Recently, Senator Lundy made written replies to questions on notice arising from last October's Senate estimates hearings. Liberal senator Eric Abetz asked a series of specific questions relating to allegations of bullying and harassment at the ASC.

One person resigned from the ASC last year when confronted with claims relating to a failure to declare a conflict of interest.

In response to the bullying allegations, Senator Lundy gave details of the instances and said all had been upheld, except for claims that athletes were being harassed. "Seven instances involved a single complainant. One instance relating to bullying and harassment of athletes involved two complainants, and an instance relating to unacceptable communication style also involved two complainants.
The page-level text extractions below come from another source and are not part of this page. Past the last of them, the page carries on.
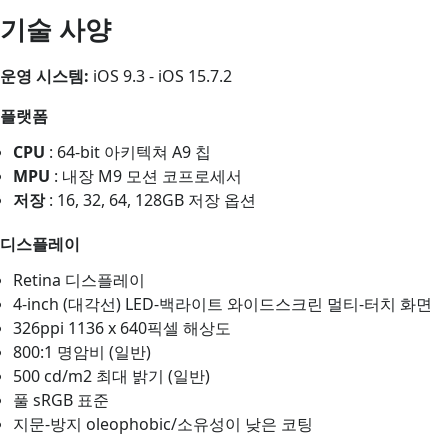
기술 사양
운영 시스템:
iOS 9.3 - iOS 15.7.2
플랫폼
CPU
: 64‑bit 아키텍쳐 A9 칩
MPU
: 내장 M9 모션 코프로세서
저장
: 16, 32, 64, 128GB 저장 옵션
디스플레이
Retina 디스플레이
4‑inch (대각선) LED‑백라이트 와이드스크린 멀티-터치 화면
326ppi 1136 x 640픽셀 해상도
800:1 명암비 (일반)
500 cd/m2 최대 밝기 (일반)
풀 sRGB 표준
지문-방지 oleophobic/소유성이 낮은 코팅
"Therefore, in total, there have been 11 complainants. The complaints were upheld in all cases, except for the complaint regarding bullying and harassment of athletes.

"In this matter, following an investigation by an external consultant, it was determined that there was no case to answer." Senator Lundy said actions that had been taken by the ASC to address the complaints included training, mentoring, counselling, reassignment of duties and changes to supervisory responsibilities.

The sanctions applied included formal warnings and, in one instance, a fine and a suspension.

"In relation to one of the cases of inappropriate and unprofessional behaviour towards a subordinate, the sanction applied was termination of employment," the minister said. Asked by Senator Abetz what costs had been incurred by the ASC in managing the cases, Senator Lundy said four of the nine complaints had been managed internally.

"The costs incurred by the ASC in dealing with, or addressing, the other five complaints since January 2010 have been for the engagement of external consultants," she said.

"Since January 2010, the ASC has engaged CPM Reviews ($58,673) and QMS Investigation [Quality Management Solutions] ($114,472) to provide investigation services."